Life will continue to call out to you. It will continue to remind you of the opportunities that exist between sunrises. As you witness others paying off their emotional debt and you realize the benefits of it, you begin to consider paying it off yourself. How do you pay off emotional debt? The same way you pay off financial debt - with a plan, over time.

Thomas Jefferson said, "If you want to know who you are, don't ask, act. Action alone will delineate and define you!"

And there it is. All you have to do to pay off that emotional debt that you keep carrying around is take action. This is the most difficult part. Like paying off a gigantic financial debt, there is a strategy involved with paying off emotional debt. I like the Dave Ramsey method of dealing with the most accessible and easy to take care of debt first, thus building confidence and momentum that you can carry on to the next, more challenging obstacle.

I will use myself as an example again. I have several different objectives but for simplicity I will narrow it down to three: be a writer, start making bread, and open a restaurant. As you can see, all three have different levels of commitment of both time and capital. I realized that the easiest thing to do was to "become a writer," or as my friend's mom would say, "just start writing." This requires the minimal amount of commitment, but it still requires one. So I started to write this blog. This is the equivalent to, say, putting $20 a month toward your debt. Since I haven't contributed to it in a while, I felt the need to write grow - my emotional interest rate was taking effect. I tried to write a couple posts, but the words weren't coming. It was forced. But the urge was still growing to make a contribution so when the first viable thought presented itself in the form of this concept, I jumped on it in order to keep my emotional credit score on the up and up (more about that later).

Now that I have tackled the basic task of consistent writing (although still struggling), I have a little bit more emotional debt that I can focus on. The satisfaction of completing the simple task has given me confidence to pursue the next - bread baking. This requires studying, learning, trial and error and continual exploration - more than simply jotting down thoughts. This is like paying off a car loan. Once I prove that I can handle both of these I will venture on further toward a restaurant (of some kind or another). This would be like a mortgage debt. The great part about paying off emotional debt is that it raises your emotional "credit score"- your own self-esteem/self-image.

Equifax and Transunion are two of the most well-known and widely used credit score generators. Creditors tell them how good you are at paying off your debts. The better you are at it the higher your score goes. When you have the highest possible score people can't wait to loan you money. The opportunities available seem limitless and the interest is negligible. You are a low risk for delinquency. Unlike the financial system that has several different hands in the cookie jar, when it comes to emotional credit you alone are the arbiter, the creditor, and the debtor while life is the debt collector.

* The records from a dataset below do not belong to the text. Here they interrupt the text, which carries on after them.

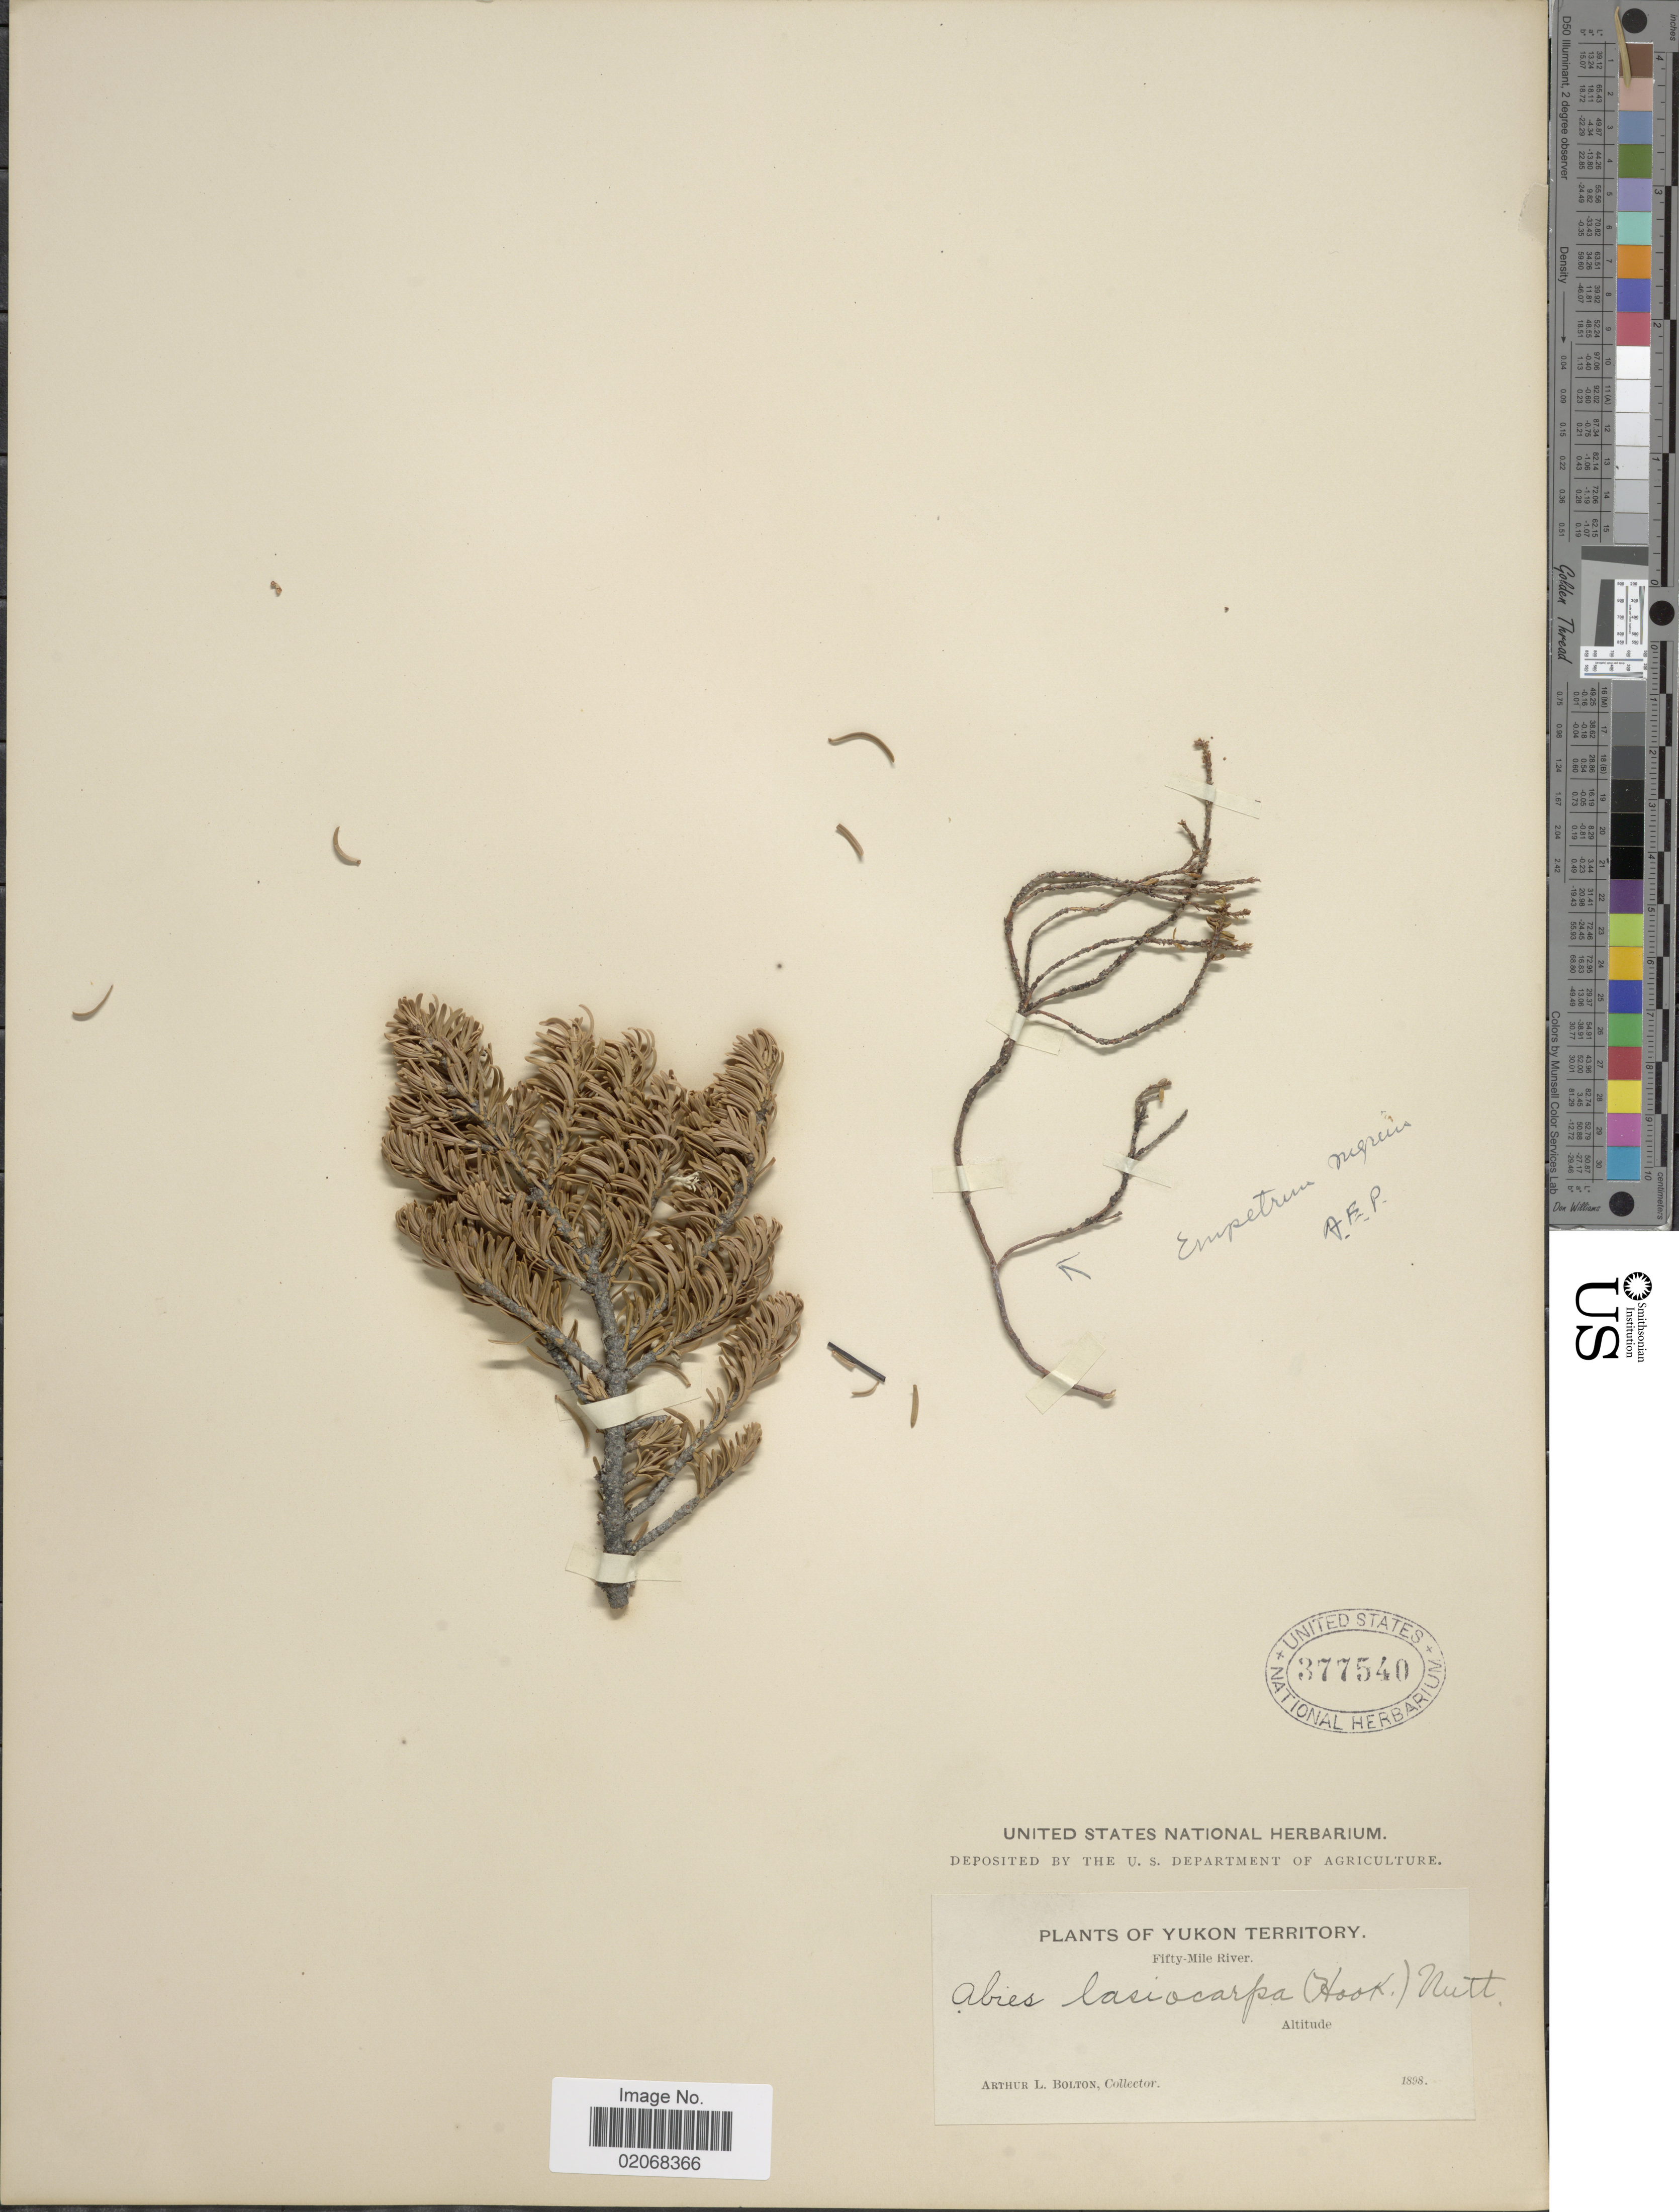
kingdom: Plantae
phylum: Tracheophyta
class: Pinopsida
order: Pinales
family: Pinaceae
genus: Abies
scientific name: Abies lasiocarpa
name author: (Hook.) Nutt.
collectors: A. Bolton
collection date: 1898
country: Canada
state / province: Yukon Territory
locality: Fifty-Mile River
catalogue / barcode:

I used creativity to illustrate the concept of emotional debt here, but the same concept can be applied to anything you have an emotional attachment to, including one another. Other people complicate the equation, however. but you can minimize their influence on your emotional credit score by implementing healthy boundaries. While that is beyond the scope of this post it might be a good topic for another one down the line. The bottom line is this - if you have an urge that won't let you be, if you have always wanted to "X" but "Y" keeps getting in the way, there will be nobody else who can make you start paying off your emotional debt but you, and once you do, you will start to see that you are capable of so much more than you think possible. Netflix and chill? How about Network and thrill!?